══ Source material
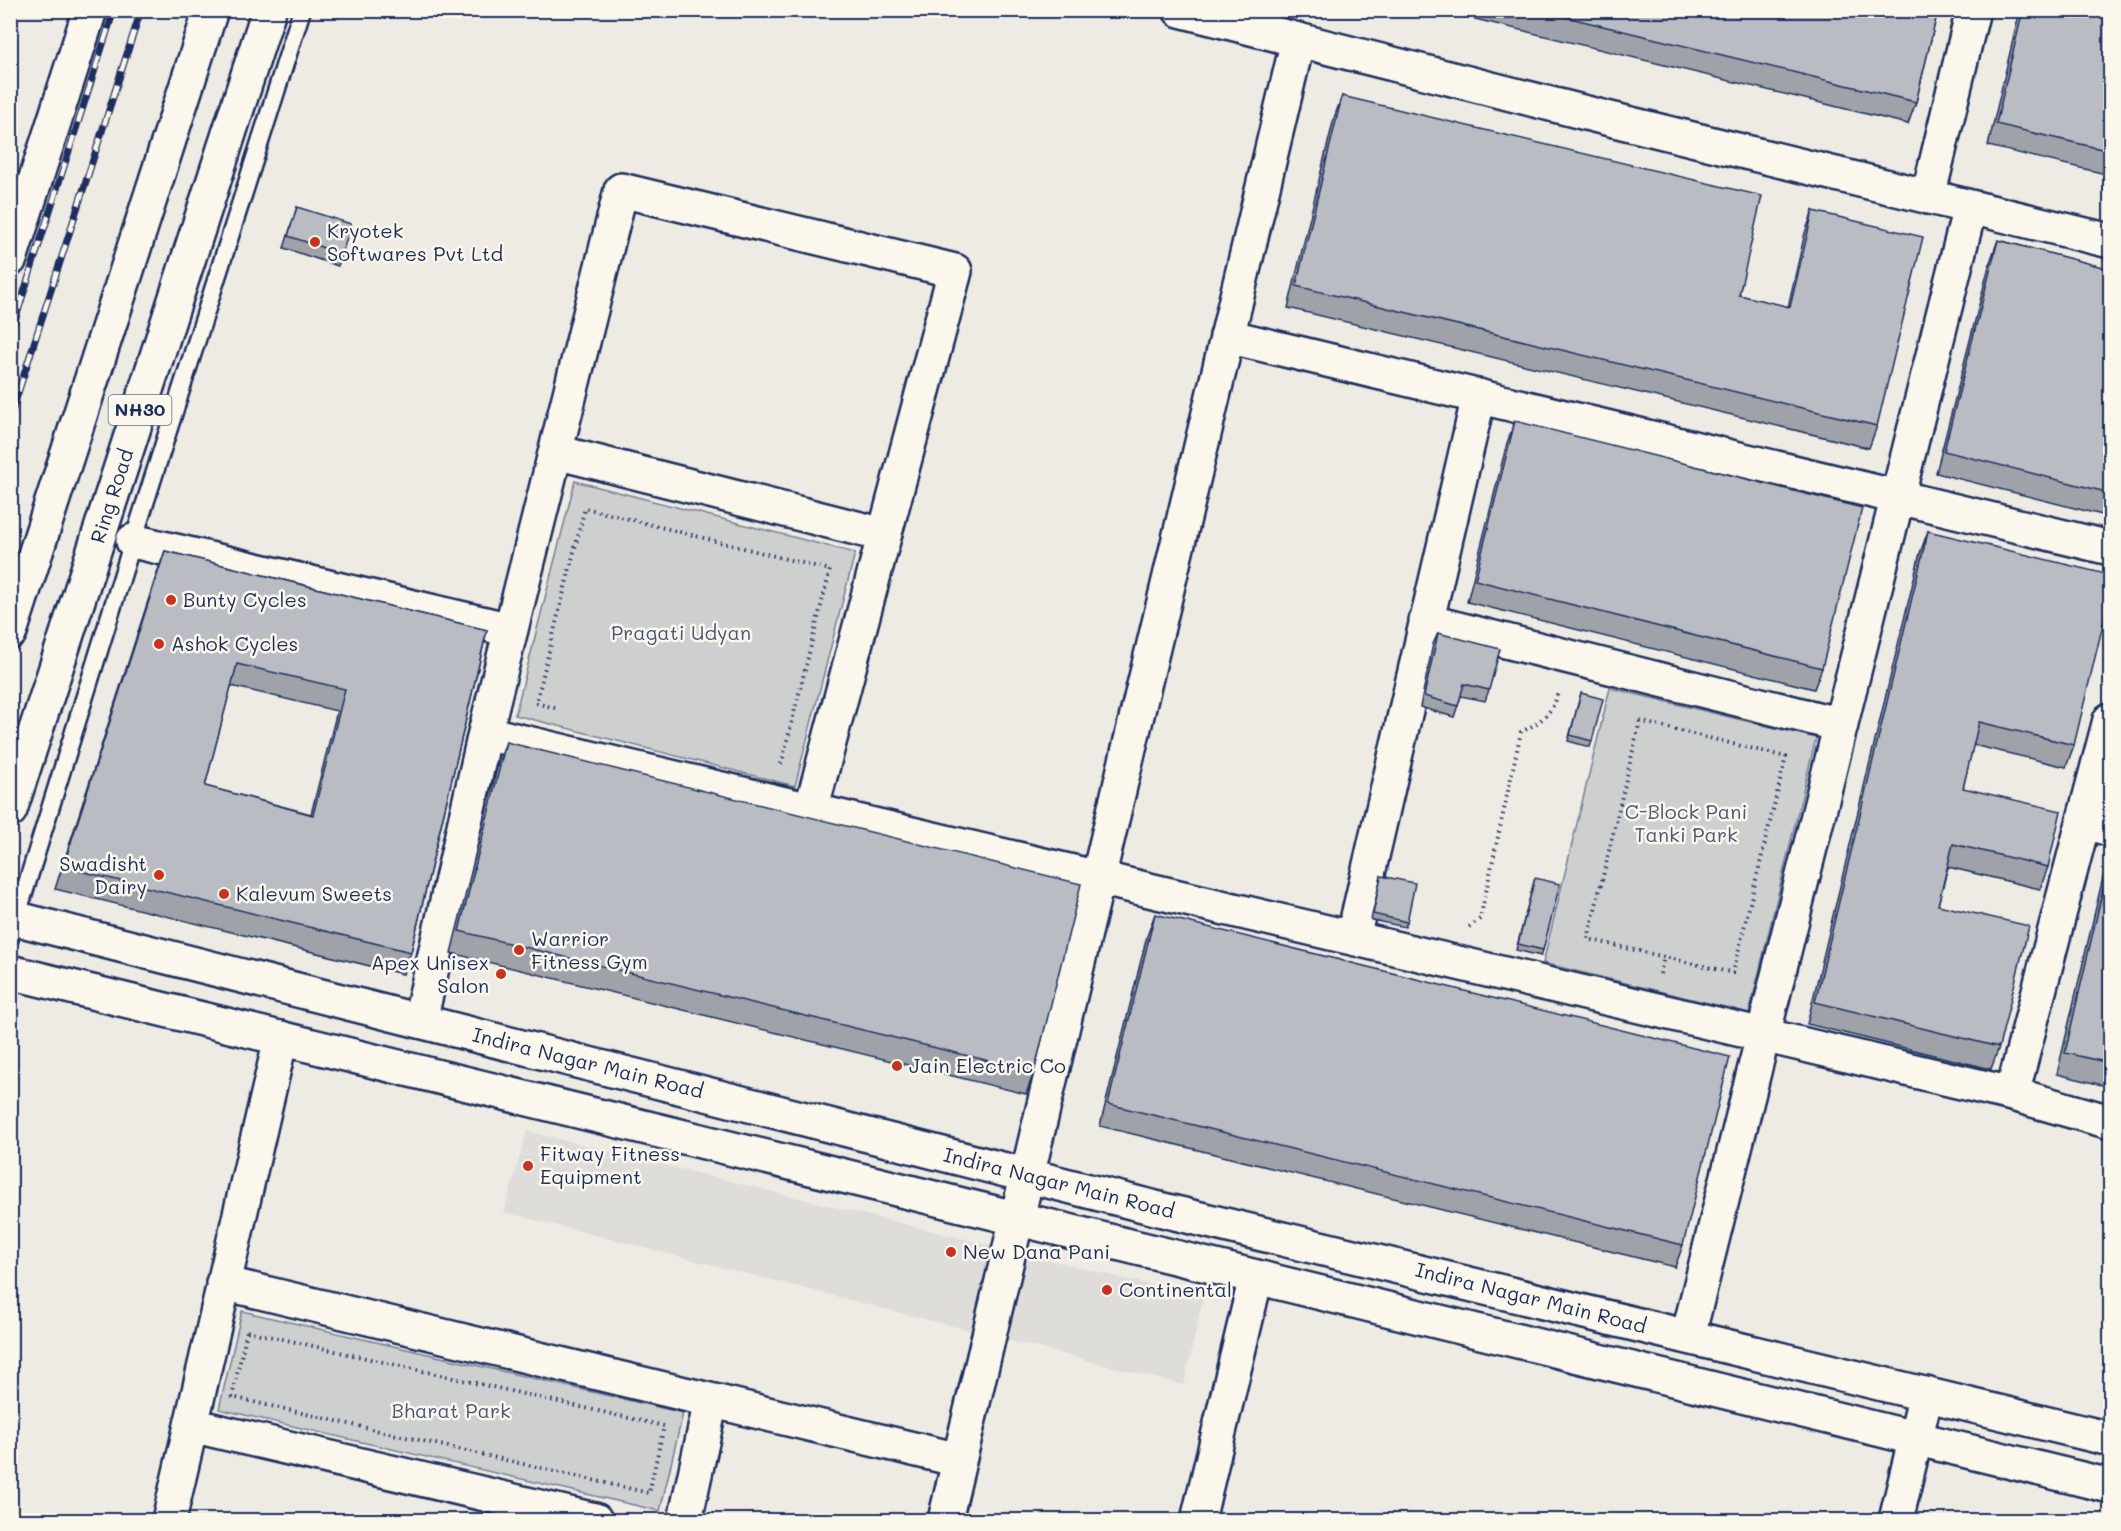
<svg xmlns="http://www.w3.org/2000/svg" width="2121" height="1531" font-family="Mali,sans-serif">
  <style>
    .built { fill: #deddda }
    .green { fill: #cecfcf; stroke: #747f96; stroke-width: 1.5 }
    .lines { fill: none; stroke-linecap: round; stroke-linejoin: round }
    .service-casing { stroke: #1b2f5e; stroke-width: 21 }
    .minor-casing { stroke: #1b2f5e; stroke-width: 38 }
    .tertiary-casing { stroke: #1b2f5e; stroke-width: 38 }
    .trunk-casing { stroke: #1b2f5e; stroke-width: 38 }
    .path { stroke: #1b2f5e; stroke-width: 4; stroke-dasharray: 1.5 4.5; stroke-linecap: butt }
    .service { stroke: #fbf7ec; stroke-width: 16 }
    .minor { stroke: #fbf7ec; stroke-width: 33 }
    .tertiary { stroke: #fbf7ec; stroke-width: 33 }
    .trunk { stroke: #fbf7ec; stroke-width: 33 }
    .rail-casing { stroke: #1b2f5e; stroke-width: 7 }
    .rail { stroke: #fbf7ec; stroke-width: 4.5; stroke-dasharray: 14; stroke-linecap: butt }
    .wall { fill: #9fa2a8; stroke: #1b2f5e; stroke-width: 1.5; fill-rule: evenodd }
    .building { fill: #b9bcc3; stroke: #1b2f5e; stroke-width: 1.5; fill-rule: evenodd }
    .poi-dot { fill: #c8321e; stroke: #fbf7ec; stroke-width: 2 }
    .labels { text-anchor: middle; stroke-width: 5; stroke-linejoin: round; paint-order: stroke }
    .shield { fill: #fbf7ec; stroke: #5e6b89; stroke-width: 1.5 }
    .shield-label { font-size: 18px; font-weight: bold; fill: #1b2f5e }
    .poi-label { font-size: 20px; fill: #1b2f5e; stroke: #fbf7ec; text-anchor: start }
    .street-label { font-size: 20px; fill: #1b2f5e; stroke: #fbf7ec }
    .park-label { font-size: 20px; fill: #48577a; stroke: #fbf7ec }
  </style>
  <rect width="100%" height="100%" fill="#eeebe4"/>
  <filter id="ink" filterUnits="userSpaceOnUse"><feTurbulence type="fractalNoise" baseFrequency=".0167" numOctaves="2"/><feDisplacementMap in="SourceGraphic" scale="12" xChannelSelector="R" yChannelSelector="G"/><feConvolveMatrix kernelMatrix="1 2 1 2 8 2 1 2 1" color-interpolation-filters="sRGB"/></filter>
  <g filter="url(#ink)">
    <!-- built -->
    <path class="built" d="M527,1131L1203,1298L1184,1385L504,1212Z"/>
    <!-- green -->
    <path class="green" d="M575,481L855,553L795,786L515,715Z
      M1610,688L1816,738L1749,1013L1543,963Z
      M242,1311L683,1413L660,1511L219,1409Z"/>
    <g class="lines">
      <defs>
        <path id="service" d="M10,938L133,541L302,10"/>
        <path id="minor" d="M1180,10L1602,117L2110,241
          M1928,197L1973,10
          M10,259L90,10
          M1227,336L2110,548
          M556,452L884,535
          M133,541L511,630
          M1426,621L1841,725
          M485,733L2012,1094L2110,1122
          M2084,822L2110,829
          M1353,938L1479,396
          M420,1021L485,733L621,190L955,271L811,810
          M2012,1094L2110,720
          M223,1283L959,1460
          M1688,1336L1970,207
          M191,1425L595,1520
          M169,1520L281,1038
          M685,1520L711,1401
          M945,1520L1298,40
          M1198,1520L1256,1277
          M1896,1520L1926,1394"/>
        <path id="tertiary" d="M10,917L1167,1211L2110,1439
          M10,972L2110,1486"/>
        <path id="trunk" d="M10,632L211,10
          M10,810L269,10"/>
      </defs>
      <!-- service casing -->
      <use href="#service" class="service-casing"/>
      <!-- minor casing -->
      <use href="#minor" class="minor-casing"/>
      <!-- tertiary casing -->
      <use href="#tertiary" class="tertiary-casing"/>
      <!-- trunk casing -->
      <use href="#trunk" class="trunk-casing"/>
      <!-- path -->
      <path class="path" d="M555,708L536,703L585,508L830,570L781,765
        M1640,721L1786,757L1733,973L1588,939Z
        M1469,927L1480,919L1521,732C1539,723 1554,713 1558,692
        M1660,974L1664,957
        M247,1331L664,1426L649,1493L232,1397Z"/>
      <!-- service -->
      <use href="#service" class="service"/>
      <!-- minor -->
      <use href="#minor" class="minor"/>
      <!-- tertiary -->
      <use href="#tertiary" class="tertiary"/>
      <!-- trunk -->
      <use href="#trunk" class="trunk"/>
      <defs>
        <path id="rail" d="M10,336L114,10
          M10,418L141,10"/>
      </defs>
      <!-- rail casing -->
      <use href="#rail" class="rail-casing"/>
      <!-- rail -->
      <use href="#rail" class="rail"/>
    </g>
    <!-- wall -->
    <path class="wall" d="M1438,10H1938L1916,102L1908,124Z
      M2020,10H2110V175L1988,146Z
      M1342,96L1739,295L1788,307L1805,233L1813,211L1877,426L1869,448L1288,308L1334,118Z
      M297,207L342,254L338,266L284,248Z
      M1998,240L2110,269V517L1936,473L1990,262Z
      M1515,421L1822,668L1814,689L1467,602L1507,443Z
      M1928,531L2074,745L2066,767L1973,745L1963,788L2048,867L2040,889L1948,867L1938,905L1999,1047L1991,1069L1807,1024L1920,553Z
      M165,551L487,630L411,952L403,974L55,889L157,573ZM231,686L337,711L311,814L205,786Z
      M1438,633L1489,690L1485,701L1461,696L1454,717L1420,707L1433,644Z
      M1581,693L1592,741L1590,747L1568,741Z
      M506,742L1034,1072L1026,1094L451,953L498,764Z
      M2110,856V1087L2057,1074L2104,873Z
      M1381,876L1407,922L1405,927L1371,920Z
      M1535,878L1543,950L1541,956L1516,950Z
      M1155,914L1683,1245L1675,1267L1100,1126L1147,936Z"/>
    <!-- building -->
    <path class="building" d="M1537,10H1938L1916,102Z
      M2023,10H2110V151L1996,124Z
      M1342,96L1762,196L1739,295L1790,307L1813,211L1923,237L1877,426L1296,286Z
      M297,207L351,224L342,254L288,236Z
      M1998,240L2110,269V493L1944,451Z
      M1515,421L1862,508L1822,668L1475,580Z
      M1928,531L2110,575V595L2074,745L1979,722L1963,788L2061,811L2048,867L1953,844L1938,905L2029,926L1999,1047L1815,1002Z
      M165,551L487,630L411,952L63,867ZM237,664L345,689L313,815L205,786Z
      M1438,633L1500,649L1489,690L1464,684L1458,706L1424,696Z
      M1581,693L1603,699L1592,741L1570,735Z
      M506,742L1081,884L1034,1072L459,931Z
      M2110,859V1063L2065,1053Z
      M1381,876L1415,883L1407,922L1373,914Z
      M1535,878L1560,884L1543,950L1518,944Z
      M1155,914L1730,1057L1683,1245L1108,1104Z"/>
  </g>
  <!-- markers -->
  <g class="poi-dot">
    <circle cx="315" cy="242" r="6"/>
    <circle cx="171" cy="600" r="6"/>
    <circle cx="159" cy="644" r="6"/>
    <circle cx="159" cy="875" r="6"/>
    <circle cx="224" cy="894" r="6"/>
    <circle cx="519" cy="950" r="6"/>
    <circle cx="501" cy="974" r="6"/>
    <circle cx="897" cy="1066" r="6"/>
    <circle cx="528" cy="1166" r="6"/>
    <circle cx="951" cy="1252" r="6"/>
    <circle cx="1107" cy="1290" r="6"/>
  </g>
  <g class="labels">
    <!-- shield labels -->
    <rect class="shield" x="108.5" y="395" width="63" height="30" rx="4.5"/>
    <g class="shield-label">
      <text x="140" y="416">NH30</text>
    </g>
    <!-- poi labels -->
    <g class="poi-label">
      <text x="327" y="238">Kryotek<tspan x="327" dy="23">Softwares Pvt Ltd</tspan></text>
      <text x="183" y="607">Bunty Cycles</text>
      <text x="171" y="651">Ashok Cycles</text>
      <text x="147" y="871" text-anchor="end">Swadisht<tspan x="147" dy="23">Dairy</tspan></text>
      <text x="236" y="901">Kalevum Sweets</text>
      <text x="531" y="946">Warrior<tspan x="531" dy="23">Fitness Gym</tspan></text>
      <text x="489" y="970" text-anchor="end">Apex Unisex<tspan x="489" dy="23">Salon</tspan></text>
      <text x="909" y="1073">Jain Electric Co</text>
      <text x="540" y="1161">Fitway Fitness<tspan x="540" dy="23">Equipment</tspan></text>
      <text x="963" y="1259">New Dana Pani</text>
      <text x="1119" y="1297">Continental</text>
    </g>
    <!-- street labels -->
    <g class="street-label">
      <text transform="translate(112 496) rotate(-72)" y="7">Ring Road</text>
      <text transform="translate(588 1063) rotate(14)" y="7">Indira Nagar Main Road</text>
      <text transform="translate(1059 1183) rotate(14)" y="7">Indira Nagar Main Road</text>
      <text transform="translate(1531 1298) rotate(14)" y="7">Indira Nagar Main Road</text>
    </g>
    <!-- park labels -->
    <g class="park-label">
      <text x="681" y="640">Pragati Udyan</text>
      <text x="1686" y="819">C-Block Pani<tspan x="1686" dy="23">Tanki Park</tspan></text>
      <text x="451" y="1418">Bharat Park</text>
    </g>
  </g>
  <!-- margin -->
  <rect width="2121" height="1531" fill="none" stroke="#fbf7ec" stroke-width="36"/>
  <rect x="18" y="18" width="2085" height="1495" fill="none" stroke="#1b2f5e" stroke-width="2" filter="url(#ink)"/>
</svg>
════
Filter the data down to the lines that contain the string "Pani", and copy them.

Answer to the exercise =
      <text x="963" y="1259">New Dana Pani</text>
      <text x="1686" y="819">C-Block Pani<tspan x="1686" dy="23">Tanki Park</tspan></text>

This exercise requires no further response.